The United States pledged $148 million for stabilisation efforts in Iraq and Syria as it joined Saudi Arabia on Thursday (June 8) in a call for the repatriation of "Islamic State of Iraq and Syria" (ISIS) foreign fighters and their relatives.
The announcement came at a ministerial meeting in Riyadh of the international coalition to defeat ISIS, which was co-hosted by Saudi Arabia and the United States with the aim of raising $601 million for a stabilisation fund.
"I'm announcing that the United States is committing $148.7 million to that fund," said US Secretary of State Antony Blinken, who on Tuesday kicked-off a three-day visit to the kingdom.
"This support will meet critical needs that Syrians and Iraqis themselves have identified," he said.
The United Kingdom will pledge more than $109 million over the next five years to support stabilisation efforts in Iraq and Kurdish-controlled northeastern Syria, its foreign ministry said.

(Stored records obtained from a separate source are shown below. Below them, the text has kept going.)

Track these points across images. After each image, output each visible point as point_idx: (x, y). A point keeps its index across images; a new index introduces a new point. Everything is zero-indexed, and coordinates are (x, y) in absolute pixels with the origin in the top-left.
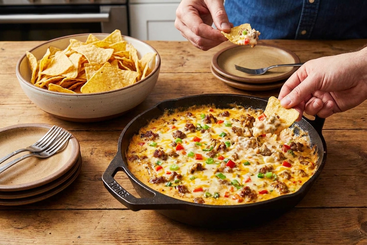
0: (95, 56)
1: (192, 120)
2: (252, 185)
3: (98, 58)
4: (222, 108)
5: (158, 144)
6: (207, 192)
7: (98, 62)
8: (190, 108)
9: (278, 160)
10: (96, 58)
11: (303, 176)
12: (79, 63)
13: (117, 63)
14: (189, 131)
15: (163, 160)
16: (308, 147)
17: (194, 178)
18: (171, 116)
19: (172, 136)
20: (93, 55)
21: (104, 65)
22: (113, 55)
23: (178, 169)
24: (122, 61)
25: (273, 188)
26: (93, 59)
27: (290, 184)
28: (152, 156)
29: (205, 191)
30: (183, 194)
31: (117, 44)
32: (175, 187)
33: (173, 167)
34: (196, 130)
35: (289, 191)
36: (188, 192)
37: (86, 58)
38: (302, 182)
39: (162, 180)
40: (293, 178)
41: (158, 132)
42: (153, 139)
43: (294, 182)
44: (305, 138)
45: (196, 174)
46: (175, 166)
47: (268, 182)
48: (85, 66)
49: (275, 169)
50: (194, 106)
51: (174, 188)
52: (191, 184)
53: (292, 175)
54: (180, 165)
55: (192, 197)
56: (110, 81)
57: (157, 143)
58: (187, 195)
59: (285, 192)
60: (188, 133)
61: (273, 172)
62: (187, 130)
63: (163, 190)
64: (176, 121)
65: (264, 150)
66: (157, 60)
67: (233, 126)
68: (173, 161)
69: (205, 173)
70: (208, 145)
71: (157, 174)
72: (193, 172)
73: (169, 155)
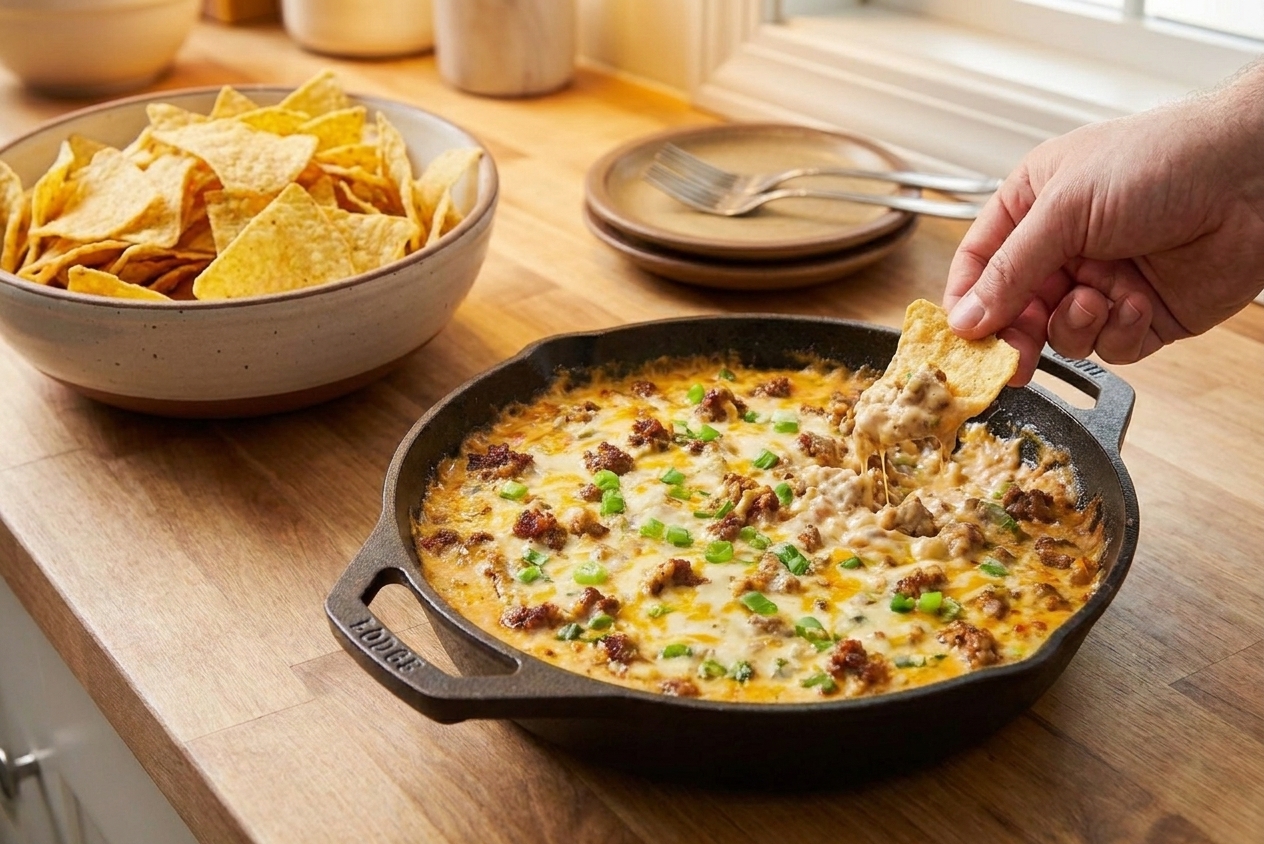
0: (245, 162)
1: (656, 409)
2: (871, 635)
3: (258, 168)
4: (762, 366)
5: (531, 492)
6: (708, 658)
7: (256, 183)
8: (647, 364)
9: (964, 552)
10: (250, 169)
11: (1052, 608)
12: (187, 190)
13: (332, 191)
14: (646, 447)
15: (551, 547)
16: (1070, 507)
17: (664, 613)
18: (578, 392)
19: (583, 464)
20: (236, 157)
21: (281, 196)
22: (314, 157)
23: (605, 580)
24: (350, 181)
25: (944, 649)
26: (239, 172)
27: (1005, 634)
28: (511, 531)
29: (701, 657)
30: (623, 667)
31: (329, 122)
32: (596, 642)
33: (587, 573)
34: (671, 444)
35: (1002, 657)
36: (642, 659)
37: (212, 171)
38: (1049, 627)
39: (544, 619)
40: (1015, 612)
41: (532, 450)
42: (514, 474)
43: (1020, 629)
44: (1059, 476)
45: (670, 598)
46: (593, 567)
47: (926, 624)
48: (209, 202)
49: (952, 582)
50: (663, 359)
51: (591, 645)
52: (654, 631)
53: (1012, 603)
54: (613, 564)
55: (657, 677)
56: (305, 253)
57: (527, 489)
58: (639, 669)
59: (988, 662)
60: (644, 455)
61: (945, 594)
62: (638, 443)
63: (550, 653)
64: (597, 409)
65: (914, 517)
66: (484, 174)
67: (804, 429)
68: (585, 550)
69: (700, 595)
70: (714, 496)
71: (529, 598)
72: (657, 589)
73: (574, 532)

This comes on top of $19.9 million in aid over the next two years to specifically address acute humanitarian needs in northeastern Syria, it added.
'You must step up'
The "caliphate", which ISIS proclaimed across swathes of Iraq and Syria in 2014, was declared defeated in 2019 following counter-offensives in Iraq and Syria.
Yet thousands of foreign fighters who had travelled to join the ranks of ISIS and their family members continue to be held in detention centres and camps where US commanders have warned they could fuel an ISIS revival.
Despite repeated calls for their repatriation, foreign governments have allowed only a trickle to return home, fearing security threats and political backlash.
Saudi Foreign Minister Prince Faisal bin Farhan said it was "disheartening and absolutely unacceptable" that some wealthy countries had not repatriated citizens who had travelled to Iraq and Syria to join ISIS.
"To those countries, you must step up, you must take your responsibility," the kingdom's top diplomat said.
Blinken applauded countries that have brought home their nationals from Syria --- among them Iraq, Germany, France, Belgium and Tajikistan -- urging other nations to follow suit.
"Repatriation is critical" to reduce populations of large informal camps such as Syria's al-Hol, which houses 10,000 foreigners, including ISIS relatives, he said.
"Failure to repatriate foreign terrorist fighters risks the possibility that they could again take up arms and attempt to restore" the ISIS proto-state, he added.
The international coalition was formed in 2014, after ISIS overran swathes of Iraq and Syria, where it racked up a list of atrocities in Muslim and non-Muslim areas and imposed its harsh interpretation of sharia on local populations.
Despite the group's territorial defeat, ISIS elements continue to conduct attacks against civilians and security forces in both Iraq and Syria.
The United Nations estimates that ISIS still has 5,000 to 7,000 loyalists across the two countries, roughly half of whom are fighters.
'Deeply invested' in GCC
Thursday's international coalition meeting came a day after Blinken told diplomats from Gulf Co-operation Council (GCC) member states that the United States remains "deeply invested" in Gulf partnerships.
Blinken flew into Saudi Arabia on Tuesday, kickstarting a three-day visit aimed at boosting ties with its longtime ally.
He spoke during a GCC ministerial meeting on strategic partnership in Riyadh following talks with the Saudi foreign minister and Crown Prince Mohammed bin Salman.
"The United States is in this region to say we remain deeply invested in partnering with all of you," Blinken said at the opening of the meeting.
"The GCC is the core of our vision for a Middle East that is more stable, more secure, more prosperous," he added.
Also on the agenda were key regional issues.
"Together, we are working to achieve a ... resolution to the conflict in Yemen," and to "continue to counter Iran's destabilising behaviour" including recent seizures of tankers in international waters, Blinken told the GCC ministers.
"We are determined to find a political solution in Syria that maintains its unity and sovereignty and meets the aspirations of its people," he added.
"We are also collaborating with countries in the region to widen and deepen the normalisation of relations with Israel."
On Iraq, the GCC ministers welcomed continued progress on the project to link Iraq to the GCC electricity grid.
Once complete, the project will provide much-needed power to the Iraqi people and set the stage for greater economic co-operation down the road, the US State Department said in a statement.
In talks, Blinken and Prince Faisal "resolved to continue to work together to counter terrorism, to support efforts to bring about a lasting peace in Yemen, and to promote stability, security, de-escalation and integration in the region", the State Department said.
"The two sides pledged to continue their strong co-operation to end the fighting in Sudan," it added.
On Tuesday, Blinken had "an open, candid discussion" with Prince Mohammed in Jeddah, a US official said on condition of anonymity.
The two discussed shared priorities, including countering terrorism through the international coalition, achieving peace in Yemen, and deepening economic and scientific co-operation, Blinken said on social media.